Bruce Caldwell is a historian of economic thought at Duke University and the founding Director there of the Center for the History of Political Economy. For the past three decades his research has principally focused on the multi-faceted writings of the Nobel prize-winning economist and social theorist Friedrich A. Hayek. Caldwell is the author of Hayek's Challenge: An Intellectual Biography of F. A. Hayek (2004), and since 2002 has been the General Editor of The Collected Works of F.A. Hayek. In 2022 he and Hansjoerg Klausinger published Hayek: A Life, 1899-1950, the first of a two-volume full biography of Hayek. Caldwell has held research fellowships at New York University, Cambridge University, the London School of Economics, and the Hoover Institution. He is a past president as well as a Distinguished Fellow of the History of Economics Society and of the Southern Economic Association, and a Life Member of Clare Hall, Cambridge.  

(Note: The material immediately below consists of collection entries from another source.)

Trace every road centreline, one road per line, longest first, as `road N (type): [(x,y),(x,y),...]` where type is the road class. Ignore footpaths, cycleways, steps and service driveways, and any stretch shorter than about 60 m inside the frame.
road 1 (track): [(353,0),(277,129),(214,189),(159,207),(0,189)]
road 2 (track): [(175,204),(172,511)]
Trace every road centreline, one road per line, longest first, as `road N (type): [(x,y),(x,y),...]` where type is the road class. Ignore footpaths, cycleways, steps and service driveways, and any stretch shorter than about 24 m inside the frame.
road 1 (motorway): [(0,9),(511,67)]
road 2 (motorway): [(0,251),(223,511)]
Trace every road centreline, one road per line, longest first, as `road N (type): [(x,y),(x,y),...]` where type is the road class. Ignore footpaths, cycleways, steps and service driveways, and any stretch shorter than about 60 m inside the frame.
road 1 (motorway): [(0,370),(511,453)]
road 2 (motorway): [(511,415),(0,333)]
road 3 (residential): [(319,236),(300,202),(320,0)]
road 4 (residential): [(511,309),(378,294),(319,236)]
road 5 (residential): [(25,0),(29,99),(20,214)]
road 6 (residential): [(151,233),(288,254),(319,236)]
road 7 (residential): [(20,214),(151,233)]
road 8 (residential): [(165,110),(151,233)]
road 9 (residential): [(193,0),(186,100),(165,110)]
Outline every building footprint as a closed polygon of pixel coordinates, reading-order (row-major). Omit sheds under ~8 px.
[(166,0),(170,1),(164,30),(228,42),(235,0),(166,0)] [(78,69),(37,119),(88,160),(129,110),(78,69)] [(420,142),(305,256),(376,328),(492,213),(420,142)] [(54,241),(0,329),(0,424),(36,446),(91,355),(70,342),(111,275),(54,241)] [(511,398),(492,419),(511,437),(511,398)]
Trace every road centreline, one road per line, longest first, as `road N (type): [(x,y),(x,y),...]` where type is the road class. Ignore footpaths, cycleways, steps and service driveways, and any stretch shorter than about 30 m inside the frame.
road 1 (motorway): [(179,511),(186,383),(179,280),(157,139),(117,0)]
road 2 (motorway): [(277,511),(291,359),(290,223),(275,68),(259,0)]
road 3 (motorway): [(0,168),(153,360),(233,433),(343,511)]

Debora Spar is the Jaime and Josefina Chua Tiampo Professor of Business Administration at   Harvard Business School and Senior Associate Dean for Global Business and Society. Her current research focuses on issues of gender and technology, and the interplay between technological change and broader social structures. Spar tackles some of these issues in her latest book, Work Mate Marry Love: How Machines Shape Our Human Destiny. Spar served as the President of Barnard College from 2008 to 2017, and as President and CEO of Lincoln Center for the Performing Arts from 2017 to 2018. During her tenure at Barnard, Spar led initiatives to highlight women’s leadership and advancement, including the creation of the Athena Center for Leadership Studies and the development of Barnard’s Global Symposium series. Before joining Barnard, Spar spent 17 years on the HBS faculty as the Spangler Family Professor as well as Senior Associate Dean for Faculty Research and Development. A prolific writer, Spar’s books include Ruling the Waves: Cycles of Discovery, Chaos, and Wealth from the Compass to the Internet (2001), The Baby Business (2006), and Wonder Women: Sex, Power, and the Quest for Perfection (2013). Spar is a member of the Academy of Arts and Sciences and serves as a director of Value Retail LLC and Thermo Fisher Scientific, as well as a trustee of the Howard Hughes Medical Institute. She has also served on the boards of Goldman Sachs and the Wallace and Markle Foundations. Spar earned her Ph.D. in Government from Harvard University and her B.S. from Georgetown University’s School of Foreign Service.She and her husband, Miltos Catomeris, are the parents of three grown children.